Abstract 867P
Background
Germline variation may influence anti-tumour immune responses. Recent studies suggest that polygenic scores (PGS) for autoimmune disease risk are associated with immune-related adverse events in patients (pts) treated with anti-PD(L)-1 therapy (anti-PD1) but the role of PGS in melanoma remains unexplored. We evaluated associations between PGS for vitiligo (VIT) and hypothyroidism (HYPOT) and melanoma molecular and clinical traits.
Methods
PGS for VIT (42 variants) and HYPOT (134 variants) were derived from genome-wide association studies of 29,752 VIT/HYPOT cases + 423,473 controls. The Cancer Genome Atlas (TCGA) melanoma pts (TCGA SKCM; n = 443) were assigned PGS for VIT/HYPOT using their blood genotypes and associations between PGS and tumour gene expression, immune cell infiltrates, and survival examined. Tumour infiltration of 22 immune cell types was quantified by CIBERSORT. Gene expression changes in Hallmark pathways were evaluated by gene set enrichment analysis (GSEA), with false discovery rate (FDR) control. Cox models adjusted for age, sex, and stage were used for survival analyses. PGS-linked differentially expressed pathways in TCGA SKCM were assessed for association by GSEA with anti-PD1 response in on-treatment biopsies with transcriptomic data in an independent cohort of 54 melanoma pts.
Results
In TCGA SKCM, increased polygenic risks of VIT and HYPOT were associated with longer PFS (HR, 95% CI: VIT 0.84, 0.74-0.95; HYPOT 0.90, 0.80-1.01). VIT PGS was associated with increased CD8+ T cells (P = 0.03) and downregulated expression of the G2M cell cycle pathway (FDR = 6e-4). HYPOT PGS was associated with upregulation of interferon α (FDR = 3e-7) and γ (FDR = 2e-6) pathways. Genes driving pathway enrichments in TCGA SKCM were associated with anti-PD1 response on evaluation for expression in on-treatment samples in the independent cohort (FDR < 0.005).
Conclusions
PGS for autoimmune disease associate with PFS and intra-tumour pathway-level transcriptomic changes predictive of anti-PD1 response in melanoma. Since germline PGS can be measured pre-treatment, this may inform prognosis and patient selection if replicated in larger cohorts.
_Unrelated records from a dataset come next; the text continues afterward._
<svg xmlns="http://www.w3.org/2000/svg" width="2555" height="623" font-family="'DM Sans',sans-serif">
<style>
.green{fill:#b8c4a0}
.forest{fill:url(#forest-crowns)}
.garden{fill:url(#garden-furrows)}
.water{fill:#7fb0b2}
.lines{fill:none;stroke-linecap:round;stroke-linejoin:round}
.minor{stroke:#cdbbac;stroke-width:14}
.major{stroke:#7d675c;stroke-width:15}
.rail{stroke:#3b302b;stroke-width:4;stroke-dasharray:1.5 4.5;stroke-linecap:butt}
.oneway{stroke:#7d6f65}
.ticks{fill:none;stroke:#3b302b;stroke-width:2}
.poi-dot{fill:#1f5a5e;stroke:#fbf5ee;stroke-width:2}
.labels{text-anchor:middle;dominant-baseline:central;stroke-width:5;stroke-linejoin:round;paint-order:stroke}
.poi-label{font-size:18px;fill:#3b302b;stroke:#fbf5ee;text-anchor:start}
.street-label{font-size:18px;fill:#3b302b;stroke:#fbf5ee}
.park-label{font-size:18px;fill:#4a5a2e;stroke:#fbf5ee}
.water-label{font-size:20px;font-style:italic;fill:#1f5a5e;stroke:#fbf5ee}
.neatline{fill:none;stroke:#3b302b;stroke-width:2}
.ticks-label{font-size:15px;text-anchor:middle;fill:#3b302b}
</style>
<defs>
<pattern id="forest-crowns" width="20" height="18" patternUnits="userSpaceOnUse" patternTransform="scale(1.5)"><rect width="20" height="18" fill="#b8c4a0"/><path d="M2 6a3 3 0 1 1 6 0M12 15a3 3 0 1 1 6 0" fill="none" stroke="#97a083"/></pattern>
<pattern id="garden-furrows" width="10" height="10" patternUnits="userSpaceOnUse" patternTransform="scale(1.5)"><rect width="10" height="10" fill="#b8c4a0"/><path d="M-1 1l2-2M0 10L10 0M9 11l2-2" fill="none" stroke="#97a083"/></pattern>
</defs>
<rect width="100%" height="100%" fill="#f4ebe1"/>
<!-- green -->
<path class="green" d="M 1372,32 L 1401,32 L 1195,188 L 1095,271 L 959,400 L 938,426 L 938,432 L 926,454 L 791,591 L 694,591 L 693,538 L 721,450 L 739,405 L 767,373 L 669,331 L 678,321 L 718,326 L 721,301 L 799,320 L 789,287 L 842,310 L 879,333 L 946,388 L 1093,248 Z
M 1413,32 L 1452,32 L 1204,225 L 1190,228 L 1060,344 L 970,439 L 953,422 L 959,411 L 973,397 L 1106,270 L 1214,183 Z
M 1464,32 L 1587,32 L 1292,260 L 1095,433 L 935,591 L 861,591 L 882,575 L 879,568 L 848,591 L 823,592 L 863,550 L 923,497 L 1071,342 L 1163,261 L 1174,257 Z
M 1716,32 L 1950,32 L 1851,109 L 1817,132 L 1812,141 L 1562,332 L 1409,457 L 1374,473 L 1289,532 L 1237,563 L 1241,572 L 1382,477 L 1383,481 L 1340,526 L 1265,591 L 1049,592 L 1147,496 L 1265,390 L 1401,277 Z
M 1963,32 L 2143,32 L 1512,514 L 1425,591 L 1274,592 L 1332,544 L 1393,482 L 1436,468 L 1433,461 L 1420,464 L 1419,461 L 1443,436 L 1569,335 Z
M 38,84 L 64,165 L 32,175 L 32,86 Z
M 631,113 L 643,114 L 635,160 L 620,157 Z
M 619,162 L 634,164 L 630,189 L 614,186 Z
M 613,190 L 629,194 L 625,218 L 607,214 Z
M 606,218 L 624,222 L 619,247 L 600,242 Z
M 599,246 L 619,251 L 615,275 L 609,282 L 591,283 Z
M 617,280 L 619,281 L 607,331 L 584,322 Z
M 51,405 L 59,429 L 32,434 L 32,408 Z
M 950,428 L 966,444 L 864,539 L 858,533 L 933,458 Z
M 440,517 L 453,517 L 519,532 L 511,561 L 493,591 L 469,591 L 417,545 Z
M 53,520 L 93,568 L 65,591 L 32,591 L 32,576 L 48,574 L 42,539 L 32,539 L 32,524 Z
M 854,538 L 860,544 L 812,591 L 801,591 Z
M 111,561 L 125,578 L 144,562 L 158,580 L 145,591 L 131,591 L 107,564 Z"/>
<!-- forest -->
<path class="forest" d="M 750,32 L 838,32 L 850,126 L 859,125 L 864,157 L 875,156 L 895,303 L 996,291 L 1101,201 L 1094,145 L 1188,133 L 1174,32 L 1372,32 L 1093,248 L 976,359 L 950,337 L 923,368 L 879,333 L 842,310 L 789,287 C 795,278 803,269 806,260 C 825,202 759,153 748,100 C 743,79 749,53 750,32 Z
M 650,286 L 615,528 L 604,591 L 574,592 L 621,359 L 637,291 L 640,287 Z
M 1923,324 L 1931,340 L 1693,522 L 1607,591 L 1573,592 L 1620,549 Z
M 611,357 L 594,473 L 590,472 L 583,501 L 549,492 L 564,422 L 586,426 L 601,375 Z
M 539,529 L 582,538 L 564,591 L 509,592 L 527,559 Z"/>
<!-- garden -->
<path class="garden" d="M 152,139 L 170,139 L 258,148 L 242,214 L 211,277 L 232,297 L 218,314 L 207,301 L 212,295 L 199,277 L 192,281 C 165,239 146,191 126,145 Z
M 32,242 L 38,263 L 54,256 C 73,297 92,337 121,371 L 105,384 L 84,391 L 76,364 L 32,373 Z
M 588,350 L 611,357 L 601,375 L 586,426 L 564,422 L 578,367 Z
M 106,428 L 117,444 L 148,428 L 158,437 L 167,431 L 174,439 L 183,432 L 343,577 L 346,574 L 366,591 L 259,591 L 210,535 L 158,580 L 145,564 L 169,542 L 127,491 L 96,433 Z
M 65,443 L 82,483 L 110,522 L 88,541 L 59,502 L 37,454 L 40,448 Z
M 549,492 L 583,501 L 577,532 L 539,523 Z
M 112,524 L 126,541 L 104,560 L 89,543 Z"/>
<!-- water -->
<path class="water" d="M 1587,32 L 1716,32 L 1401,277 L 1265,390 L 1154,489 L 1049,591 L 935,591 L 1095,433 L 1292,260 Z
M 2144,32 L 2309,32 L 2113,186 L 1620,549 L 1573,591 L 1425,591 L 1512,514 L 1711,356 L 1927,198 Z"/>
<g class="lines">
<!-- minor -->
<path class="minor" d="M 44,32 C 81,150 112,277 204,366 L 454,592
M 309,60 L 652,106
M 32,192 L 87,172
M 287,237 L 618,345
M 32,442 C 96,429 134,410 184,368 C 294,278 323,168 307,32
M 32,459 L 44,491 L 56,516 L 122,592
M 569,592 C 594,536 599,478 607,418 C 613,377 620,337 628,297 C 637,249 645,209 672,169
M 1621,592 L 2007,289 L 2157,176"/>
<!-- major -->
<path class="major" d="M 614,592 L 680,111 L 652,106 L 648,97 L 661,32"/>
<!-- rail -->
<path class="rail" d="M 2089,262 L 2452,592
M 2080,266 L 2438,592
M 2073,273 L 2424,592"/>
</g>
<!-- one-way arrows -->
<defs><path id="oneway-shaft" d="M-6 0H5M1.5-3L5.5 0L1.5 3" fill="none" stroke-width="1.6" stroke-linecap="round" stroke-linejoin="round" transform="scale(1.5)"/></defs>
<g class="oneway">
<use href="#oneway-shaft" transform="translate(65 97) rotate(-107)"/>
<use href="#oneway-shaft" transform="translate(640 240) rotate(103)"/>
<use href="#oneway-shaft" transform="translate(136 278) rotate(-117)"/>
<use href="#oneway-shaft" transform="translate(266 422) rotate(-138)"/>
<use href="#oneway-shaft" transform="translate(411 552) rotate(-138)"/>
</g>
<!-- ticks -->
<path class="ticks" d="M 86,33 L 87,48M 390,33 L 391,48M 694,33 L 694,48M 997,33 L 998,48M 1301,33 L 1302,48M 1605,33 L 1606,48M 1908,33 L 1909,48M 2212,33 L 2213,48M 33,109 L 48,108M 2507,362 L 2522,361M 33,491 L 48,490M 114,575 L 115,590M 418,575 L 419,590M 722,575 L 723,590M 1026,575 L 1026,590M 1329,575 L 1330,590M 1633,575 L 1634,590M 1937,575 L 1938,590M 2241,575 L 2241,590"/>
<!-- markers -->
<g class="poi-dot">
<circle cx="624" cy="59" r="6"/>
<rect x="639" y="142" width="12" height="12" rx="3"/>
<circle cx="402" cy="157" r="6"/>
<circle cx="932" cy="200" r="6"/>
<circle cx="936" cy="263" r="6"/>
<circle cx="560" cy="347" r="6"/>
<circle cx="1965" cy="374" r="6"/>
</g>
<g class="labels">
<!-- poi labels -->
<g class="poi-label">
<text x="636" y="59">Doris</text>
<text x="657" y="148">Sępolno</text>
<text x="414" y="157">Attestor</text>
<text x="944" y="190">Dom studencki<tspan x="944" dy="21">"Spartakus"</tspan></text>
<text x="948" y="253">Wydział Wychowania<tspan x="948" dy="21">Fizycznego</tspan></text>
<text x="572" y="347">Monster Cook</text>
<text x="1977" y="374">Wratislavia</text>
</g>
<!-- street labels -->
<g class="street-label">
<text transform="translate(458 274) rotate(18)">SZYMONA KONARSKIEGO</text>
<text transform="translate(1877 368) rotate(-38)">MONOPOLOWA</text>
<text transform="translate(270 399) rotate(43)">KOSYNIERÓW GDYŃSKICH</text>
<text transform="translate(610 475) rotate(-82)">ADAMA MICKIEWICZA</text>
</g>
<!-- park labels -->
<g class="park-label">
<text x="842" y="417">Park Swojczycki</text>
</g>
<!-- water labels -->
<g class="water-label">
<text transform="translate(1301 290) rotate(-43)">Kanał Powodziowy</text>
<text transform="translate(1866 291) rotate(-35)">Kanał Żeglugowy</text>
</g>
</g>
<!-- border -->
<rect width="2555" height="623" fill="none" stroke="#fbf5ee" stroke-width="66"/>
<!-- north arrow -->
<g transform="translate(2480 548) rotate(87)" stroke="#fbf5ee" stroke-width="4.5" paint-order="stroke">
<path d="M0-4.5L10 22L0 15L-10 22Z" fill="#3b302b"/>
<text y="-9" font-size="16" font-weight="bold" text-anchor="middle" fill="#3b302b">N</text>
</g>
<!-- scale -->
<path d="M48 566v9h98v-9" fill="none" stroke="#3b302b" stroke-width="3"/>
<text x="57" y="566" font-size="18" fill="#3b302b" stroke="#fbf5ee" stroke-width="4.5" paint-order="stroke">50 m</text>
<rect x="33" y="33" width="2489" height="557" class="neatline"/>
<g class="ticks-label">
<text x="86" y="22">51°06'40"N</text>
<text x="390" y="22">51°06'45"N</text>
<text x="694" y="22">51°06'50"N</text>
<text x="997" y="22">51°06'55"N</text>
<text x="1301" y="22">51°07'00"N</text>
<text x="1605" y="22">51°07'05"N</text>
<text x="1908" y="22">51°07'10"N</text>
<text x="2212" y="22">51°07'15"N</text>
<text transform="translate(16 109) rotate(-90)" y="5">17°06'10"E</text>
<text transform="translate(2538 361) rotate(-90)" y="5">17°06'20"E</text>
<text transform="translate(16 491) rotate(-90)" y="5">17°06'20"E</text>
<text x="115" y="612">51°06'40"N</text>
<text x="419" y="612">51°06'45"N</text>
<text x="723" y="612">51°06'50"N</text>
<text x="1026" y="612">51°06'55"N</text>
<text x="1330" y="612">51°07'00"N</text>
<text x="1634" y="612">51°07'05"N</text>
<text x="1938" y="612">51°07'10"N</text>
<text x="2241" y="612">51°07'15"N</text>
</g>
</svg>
Clinical trial identification
Editorial acknowledgement
Legal entity responsible for the study
The authors.
Funding
UK Research and Innovation.
Disclosure
T. Robinson: Non-Financial Interests, Personal, Other, Educational grants: Daiichi Sankyo; Non-Financial Interests, Personal, Invited Speaker, Educational grants: Amgen. All other authors have declared no conflicts of interest.